Please give the listing again in its entirety, exactly as written.

Segment Start: STORED DATA

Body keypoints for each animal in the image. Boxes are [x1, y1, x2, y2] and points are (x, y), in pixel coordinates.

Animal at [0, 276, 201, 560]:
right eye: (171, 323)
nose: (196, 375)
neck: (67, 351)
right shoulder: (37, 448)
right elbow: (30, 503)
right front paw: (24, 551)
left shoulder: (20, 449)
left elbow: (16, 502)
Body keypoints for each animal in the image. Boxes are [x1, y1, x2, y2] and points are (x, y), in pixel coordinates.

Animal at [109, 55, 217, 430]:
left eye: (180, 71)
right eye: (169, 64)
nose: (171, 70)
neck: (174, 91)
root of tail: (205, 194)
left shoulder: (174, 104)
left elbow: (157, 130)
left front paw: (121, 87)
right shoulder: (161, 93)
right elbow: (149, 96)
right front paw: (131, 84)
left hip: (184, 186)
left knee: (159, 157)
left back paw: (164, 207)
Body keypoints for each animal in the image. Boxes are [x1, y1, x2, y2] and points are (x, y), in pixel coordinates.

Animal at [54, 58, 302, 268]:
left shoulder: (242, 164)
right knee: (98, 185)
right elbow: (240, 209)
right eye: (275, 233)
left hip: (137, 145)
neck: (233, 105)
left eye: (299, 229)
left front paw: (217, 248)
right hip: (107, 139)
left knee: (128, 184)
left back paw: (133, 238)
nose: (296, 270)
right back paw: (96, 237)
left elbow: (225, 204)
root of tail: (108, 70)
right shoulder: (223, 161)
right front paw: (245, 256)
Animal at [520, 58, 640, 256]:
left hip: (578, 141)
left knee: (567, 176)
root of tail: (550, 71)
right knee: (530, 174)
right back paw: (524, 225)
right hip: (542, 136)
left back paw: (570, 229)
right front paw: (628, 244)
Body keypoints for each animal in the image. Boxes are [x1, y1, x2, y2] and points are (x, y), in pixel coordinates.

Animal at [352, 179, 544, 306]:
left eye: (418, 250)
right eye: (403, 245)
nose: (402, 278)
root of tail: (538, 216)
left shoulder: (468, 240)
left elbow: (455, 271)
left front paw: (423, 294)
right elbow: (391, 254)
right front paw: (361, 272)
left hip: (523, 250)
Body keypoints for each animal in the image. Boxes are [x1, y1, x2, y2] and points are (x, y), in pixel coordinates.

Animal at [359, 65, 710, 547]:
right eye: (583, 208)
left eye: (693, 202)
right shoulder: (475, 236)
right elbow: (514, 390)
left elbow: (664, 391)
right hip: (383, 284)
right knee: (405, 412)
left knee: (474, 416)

Segment End: STORED DATA

- **RESULT OF THE TASK**:
Body keypoints for each animal in the image. Boxes are [x1, y1, x2, y2] and points are (x, y), in pixel coordinates.

Animal at [0, 276, 201, 560]:
right eye: (171, 323)
nose: (196, 375)
neck: (67, 351)
right shoulder: (37, 448)
right elbow: (30, 503)
right front paw: (24, 551)
left shoulder: (20, 449)
left elbow: (16, 502)
Body keypoints for each animal in the image. Boxes are [x1, y1, x2, y2] and points are (x, y), in pixel coordinates.

Animal at [109, 55, 217, 430]:
left eye: (180, 71)
right eye: (169, 64)
nose: (171, 70)
neck: (174, 91)
root of tail: (205, 194)
left shoulder: (174, 104)
left elbow: (157, 130)
left front paw: (121, 87)
right shoulder: (161, 93)
right elbow: (149, 96)
right front paw: (131, 84)
left hip: (184, 186)
left knee: (159, 157)
left back paw: (164, 207)
Body keypoints for each animal in the image. Boxes are [x1, y1, x2, y2] and points are (x, y), in pixel coordinates.

Animal at [54, 58, 302, 268]:
left shoulder: (242, 164)
right knee: (98, 185)
right elbow: (240, 209)
right eye: (275, 233)
left hip: (137, 145)
neck: (233, 105)
left eye: (299, 229)
left front paw: (217, 248)
right hip: (107, 139)
left knee: (128, 184)
left back paw: (133, 238)
nose: (296, 270)
right back paw: (96, 237)
left elbow: (225, 204)
root of tail: (108, 70)
right shoulder: (223, 161)
right front paw: (245, 256)
Animal at [520, 58, 640, 256]:
left hip: (578, 141)
left knee: (567, 176)
root of tail: (550, 71)
right knee: (530, 174)
right back paw: (524, 225)
right hip: (542, 136)
left back paw: (570, 229)
right front paw: (628, 244)
Body keypoints for each animal in the image. Boxes are [x1, y1, x2, y2] and points are (x, y), in pixel coordinates.

Animal at [352, 179, 544, 306]:
left eye: (418, 250)
right eye: (403, 245)
nose: (402, 278)
root of tail: (538, 216)
left shoulder: (468, 240)
left elbow: (455, 271)
left front paw: (423, 294)
right elbow: (391, 254)
right front paw: (361, 272)
left hip: (523, 250)
Body keypoints for each animal in the image. Boxes are [x1, y1, x2, y2] and points are (x, y), in pixel coordinates.

Animal at [359, 65, 710, 547]:
right eye: (583, 208)
left eye: (693, 202)
right shoulder: (475, 236)
right elbow: (514, 390)
left elbow: (664, 391)
right hip: (383, 284)
right knee: (405, 412)
left knee: (474, 416)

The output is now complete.